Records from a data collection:
Content starts
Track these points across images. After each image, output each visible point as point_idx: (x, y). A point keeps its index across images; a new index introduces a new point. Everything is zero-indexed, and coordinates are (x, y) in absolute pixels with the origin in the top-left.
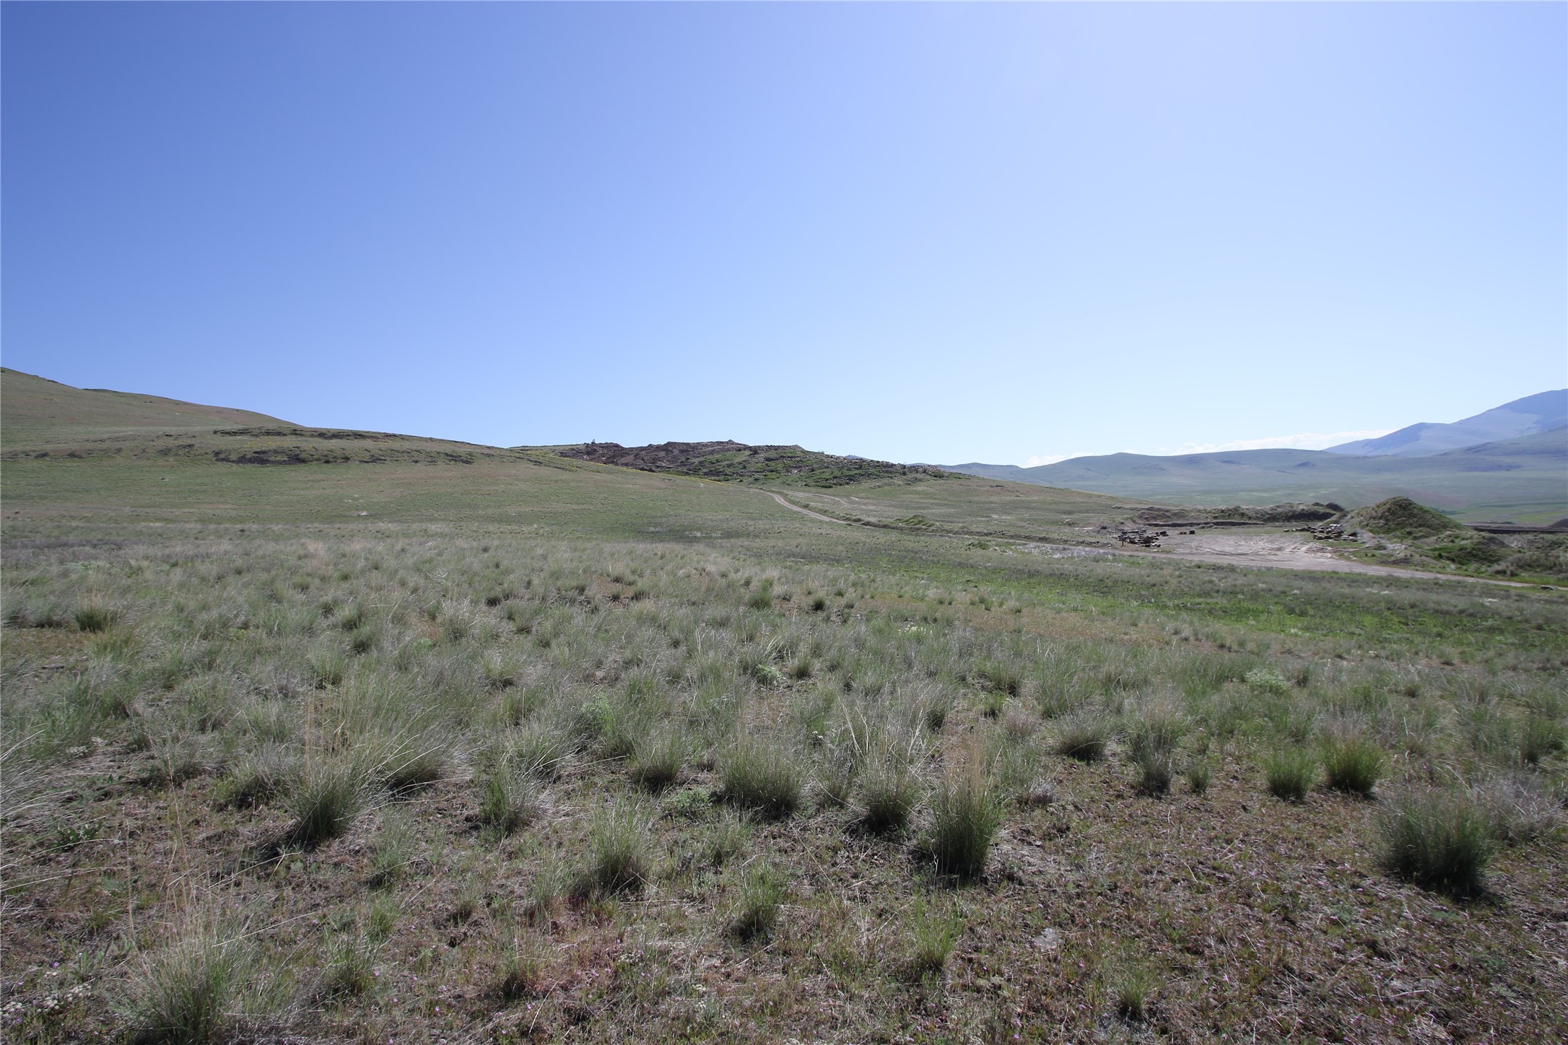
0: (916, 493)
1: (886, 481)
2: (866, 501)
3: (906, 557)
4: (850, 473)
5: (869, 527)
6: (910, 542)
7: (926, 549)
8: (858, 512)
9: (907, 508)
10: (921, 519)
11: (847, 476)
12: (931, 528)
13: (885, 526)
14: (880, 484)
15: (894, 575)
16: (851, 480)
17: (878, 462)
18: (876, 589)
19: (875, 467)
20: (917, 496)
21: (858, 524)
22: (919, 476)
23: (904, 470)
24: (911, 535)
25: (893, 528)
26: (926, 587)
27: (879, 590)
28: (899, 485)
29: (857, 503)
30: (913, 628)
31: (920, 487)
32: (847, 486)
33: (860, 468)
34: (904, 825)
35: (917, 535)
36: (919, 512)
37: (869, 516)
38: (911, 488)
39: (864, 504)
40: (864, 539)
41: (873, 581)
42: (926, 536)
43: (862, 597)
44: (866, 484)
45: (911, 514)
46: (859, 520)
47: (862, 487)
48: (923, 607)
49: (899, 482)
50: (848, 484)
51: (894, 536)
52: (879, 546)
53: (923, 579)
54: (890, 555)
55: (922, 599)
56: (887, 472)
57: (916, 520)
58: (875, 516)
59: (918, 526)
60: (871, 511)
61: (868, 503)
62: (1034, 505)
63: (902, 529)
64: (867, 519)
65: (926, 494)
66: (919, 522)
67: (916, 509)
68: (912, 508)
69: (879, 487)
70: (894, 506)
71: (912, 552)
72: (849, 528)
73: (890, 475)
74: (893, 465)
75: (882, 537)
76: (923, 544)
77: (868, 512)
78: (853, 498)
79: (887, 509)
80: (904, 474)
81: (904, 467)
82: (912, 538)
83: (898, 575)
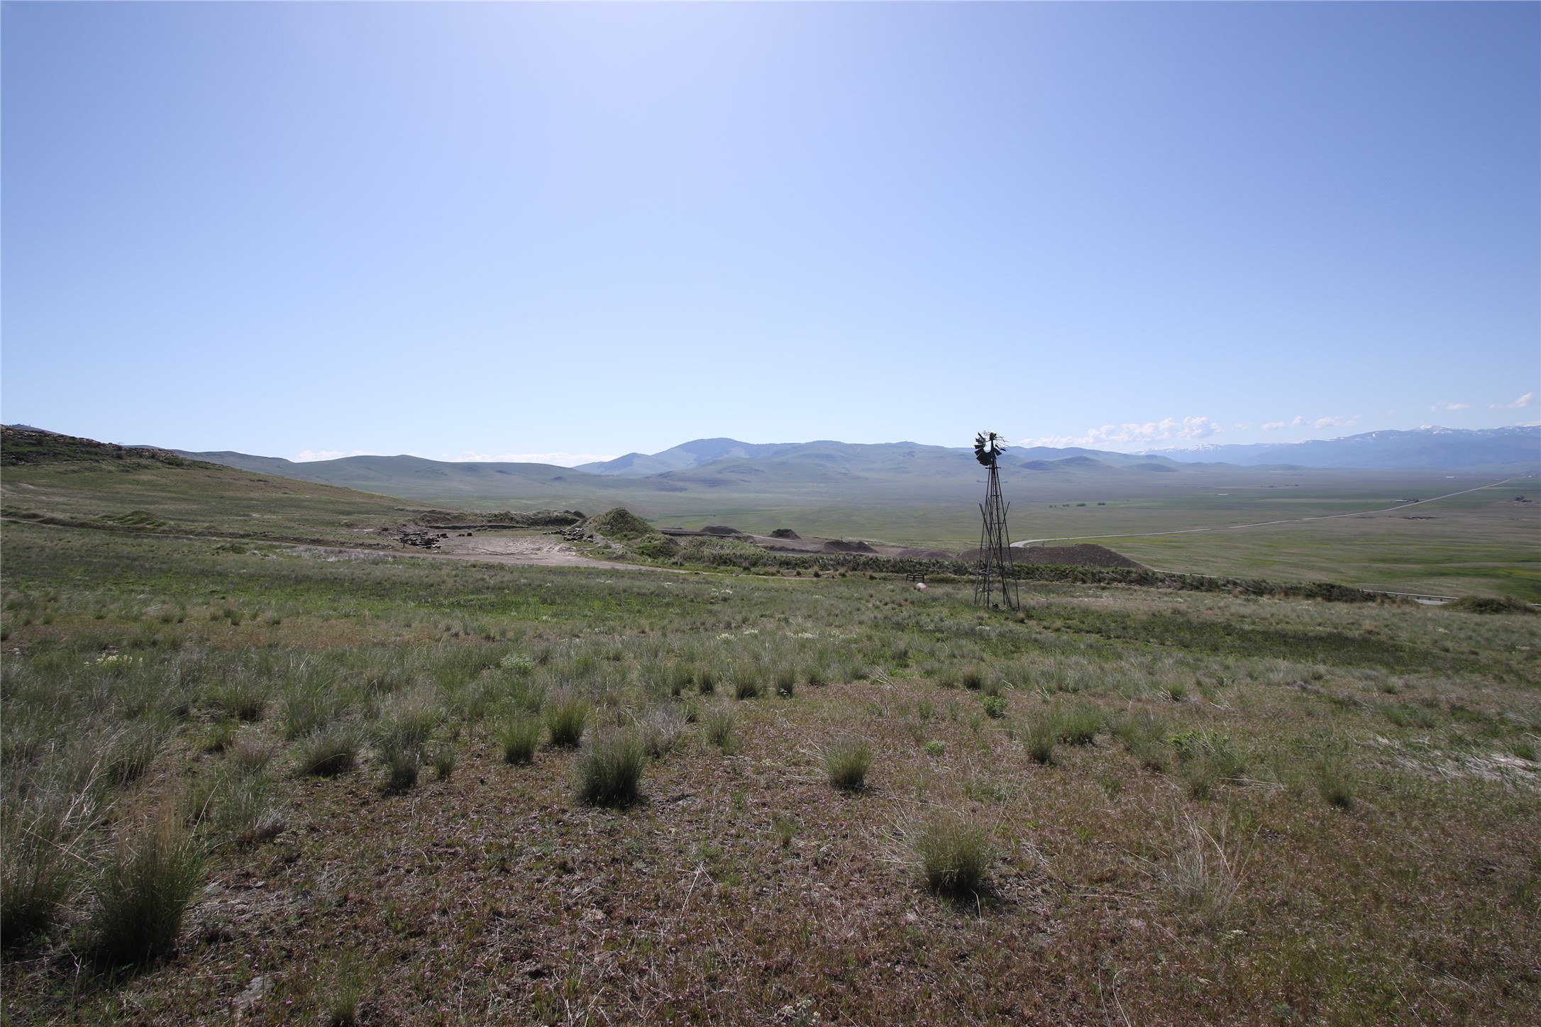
Content ends
WHAT IS REQUIRED
The answer must consist of the line containing "63: (902, 529)" and every line after it through the end of the records, retyped exactly, with all pictures left out.

RESPONSE BELOW
63: (902, 529)
64: (867, 519)
65: (926, 494)
66: (919, 522)
67: (916, 509)
68: (912, 508)
69: (879, 487)
70: (894, 506)
71: (912, 552)
72: (849, 528)
73: (890, 475)
74: (893, 465)
75: (882, 537)
76: (923, 544)
77: (868, 512)
78: (853, 498)
79: (887, 509)
80: (904, 474)
81: (904, 467)
82: (912, 538)
83: (898, 575)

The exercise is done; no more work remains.